**What is being asked**
Stopping at the line that holds "प्रदेश नं १ पोर्टल", repeat the lines below exactly, starting from the very first and including that final line.

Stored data

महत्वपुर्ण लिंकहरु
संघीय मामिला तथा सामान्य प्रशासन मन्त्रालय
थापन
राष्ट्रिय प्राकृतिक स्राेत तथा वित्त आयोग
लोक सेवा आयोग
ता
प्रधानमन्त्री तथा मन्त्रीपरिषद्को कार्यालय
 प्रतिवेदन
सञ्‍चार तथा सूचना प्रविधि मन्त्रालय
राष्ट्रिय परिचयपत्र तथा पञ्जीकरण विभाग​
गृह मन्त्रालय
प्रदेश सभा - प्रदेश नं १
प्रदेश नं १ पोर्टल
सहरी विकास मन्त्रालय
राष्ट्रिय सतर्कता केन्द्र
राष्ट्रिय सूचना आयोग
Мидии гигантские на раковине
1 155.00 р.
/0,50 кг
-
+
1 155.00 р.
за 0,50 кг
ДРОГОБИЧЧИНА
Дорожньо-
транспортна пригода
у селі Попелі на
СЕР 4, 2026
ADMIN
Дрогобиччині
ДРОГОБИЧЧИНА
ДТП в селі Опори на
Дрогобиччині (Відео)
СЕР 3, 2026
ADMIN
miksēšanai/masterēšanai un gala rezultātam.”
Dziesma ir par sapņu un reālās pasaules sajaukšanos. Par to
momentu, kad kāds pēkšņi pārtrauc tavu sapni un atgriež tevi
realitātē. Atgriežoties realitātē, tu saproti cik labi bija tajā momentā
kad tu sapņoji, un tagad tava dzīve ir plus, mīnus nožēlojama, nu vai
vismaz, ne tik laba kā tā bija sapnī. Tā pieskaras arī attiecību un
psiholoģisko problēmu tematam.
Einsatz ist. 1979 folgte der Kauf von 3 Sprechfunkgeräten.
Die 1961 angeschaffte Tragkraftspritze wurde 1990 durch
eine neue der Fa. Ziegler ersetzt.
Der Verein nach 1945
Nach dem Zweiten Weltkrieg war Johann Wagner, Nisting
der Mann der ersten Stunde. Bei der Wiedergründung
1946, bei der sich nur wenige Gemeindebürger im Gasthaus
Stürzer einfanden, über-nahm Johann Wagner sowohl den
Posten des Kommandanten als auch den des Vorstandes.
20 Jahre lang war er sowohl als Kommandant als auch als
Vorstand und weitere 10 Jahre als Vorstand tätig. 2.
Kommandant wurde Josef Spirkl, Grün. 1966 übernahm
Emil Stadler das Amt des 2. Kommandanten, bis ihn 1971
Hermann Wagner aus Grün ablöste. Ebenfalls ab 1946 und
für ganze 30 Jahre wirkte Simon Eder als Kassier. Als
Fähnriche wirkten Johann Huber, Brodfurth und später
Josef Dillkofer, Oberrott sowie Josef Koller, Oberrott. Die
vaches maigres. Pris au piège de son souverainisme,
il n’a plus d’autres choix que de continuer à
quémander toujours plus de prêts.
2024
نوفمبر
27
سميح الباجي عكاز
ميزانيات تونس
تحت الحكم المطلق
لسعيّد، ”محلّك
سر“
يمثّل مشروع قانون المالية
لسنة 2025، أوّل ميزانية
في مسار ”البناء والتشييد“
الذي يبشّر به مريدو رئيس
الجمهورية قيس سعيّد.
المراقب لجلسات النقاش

**Response area**
महत्वपुर्ण लिंकहरु
संघीय मामिला तथा सामान्य प्रशासन मन्त्रालय
थापन
राष्ट्रिय प्राकृतिक स्राेत तथा वित्त आयोग
लोक सेवा आयोग
ता
प्रधानमन्त्री तथा मन्त्रीपरिषद्को कार्यालय
 प्रतिवेदन
सञ्‍चार तथा सूचना प्रविधि मन्त्रालय
राष्ट्रिय परिचयपत्र तथा पञ्जीकरण विभाग​
गृह मन्त्रालय
प्रदेश सभा - प्रदेश नं १
प्रदेश नं १ पोर्टल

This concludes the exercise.